I want to distinguish the critique
of a Hackworth from a John Kerry.
Hackworth did not game the system for medals. Nor did he run around the country with fake veterans or make up fake attrocity stories. He reported what he saw and could not
be described as an opportunist.

BigBubba said...

Big Bubba was always a little unsure about totally supporting Col. Hackworth. I did agree with many of his opinions and theories.

The problem, with old soldiers, is we have a very strongly held belief that a soldier needs to be careful with what he says about the service, and how he says it, in public.

We look at the Mitchells, Hackworths, et al and admire their courage and the strength of their convictions. Many times we totally agree with them. We are just uncomfortable with soldiers going in the public arena with their criticism.

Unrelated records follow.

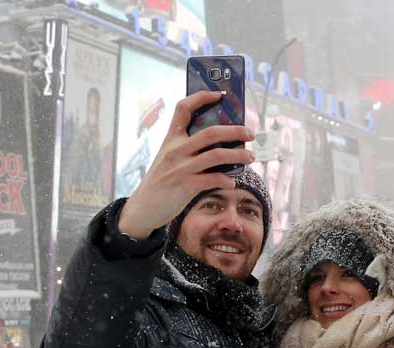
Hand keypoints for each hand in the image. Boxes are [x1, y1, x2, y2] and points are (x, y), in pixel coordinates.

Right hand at [118, 91, 255, 238]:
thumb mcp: (169, 158)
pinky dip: (226, 180)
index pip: (183, 108)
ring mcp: (181, 167)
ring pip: (216, 155)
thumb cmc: (162, 181)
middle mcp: (176, 149)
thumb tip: (220, 142)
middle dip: (235, 131)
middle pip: (211, 132)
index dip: (201, 97)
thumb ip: (187, 148)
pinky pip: (213, 179)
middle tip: (251, 134)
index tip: (219, 94)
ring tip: (250, 157)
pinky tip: (232, 182)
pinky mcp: (185, 185)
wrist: (143, 207)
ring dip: (238, 156)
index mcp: (171, 138)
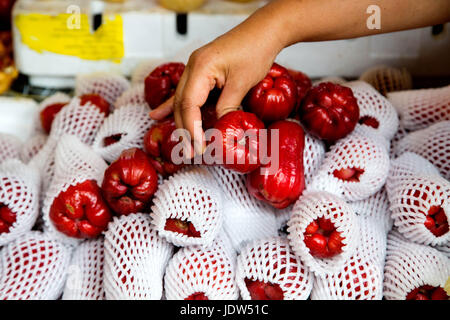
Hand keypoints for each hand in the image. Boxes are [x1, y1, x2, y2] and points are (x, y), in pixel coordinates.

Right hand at [149, 7, 285, 155]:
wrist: (263, 31)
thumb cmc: (255, 50)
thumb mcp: (242, 82)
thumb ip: (227, 106)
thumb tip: (220, 128)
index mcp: (201, 67)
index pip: (189, 104)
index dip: (192, 128)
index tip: (199, 146)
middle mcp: (193, 67)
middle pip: (182, 104)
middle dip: (185, 130)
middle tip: (191, 153)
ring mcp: (195, 68)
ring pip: (182, 101)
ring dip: (182, 123)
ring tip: (182, 145)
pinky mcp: (201, 72)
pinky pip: (185, 92)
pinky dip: (174, 106)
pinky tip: (158, 115)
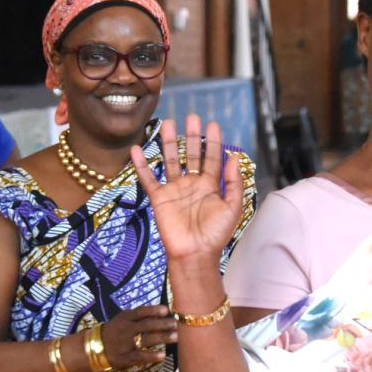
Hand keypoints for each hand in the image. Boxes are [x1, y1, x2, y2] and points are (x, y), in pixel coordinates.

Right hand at [100, 305, 176, 368]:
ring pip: (145, 340)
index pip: (141, 312)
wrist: (96, 346)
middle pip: (146, 325)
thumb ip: (141, 316)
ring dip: (161, 338)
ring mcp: (126, 343)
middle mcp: (126, 329)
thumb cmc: (116, 330)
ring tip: (175, 337)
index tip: (166, 310)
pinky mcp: (126, 357)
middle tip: (176, 324)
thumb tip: (163, 312)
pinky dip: (151, 356)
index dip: (153, 310)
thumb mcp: (124, 319)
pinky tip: (163, 356)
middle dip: (162, 324)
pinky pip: (140, 356)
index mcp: (126, 317)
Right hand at [130, 116, 243, 263]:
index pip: (212, 158)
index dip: (212, 141)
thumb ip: (234, 182)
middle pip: (191, 154)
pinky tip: (137, 149)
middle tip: (191, 117)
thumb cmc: (216, 234)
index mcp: (210, 185)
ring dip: (168, 143)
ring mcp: (174, 190)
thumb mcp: (232, 207)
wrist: (194, 254)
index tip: (212, 124)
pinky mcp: (159, 198)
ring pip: (170, 160)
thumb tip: (234, 157)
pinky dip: (142, 164)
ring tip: (168, 123)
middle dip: (191, 136)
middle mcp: (192, 184)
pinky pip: (148, 177)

One problem with those who chose to go public is that they share the arena with pond scum like Hanoi John. Hanoi John is almost universally despised for what he said in public. When someone jumps in the mud puddle others get splattered.

For Elijah. There is a Canadian association for Canadians who come south to join us in Vietnam. Quite a few men made that choice. I remember serving with several.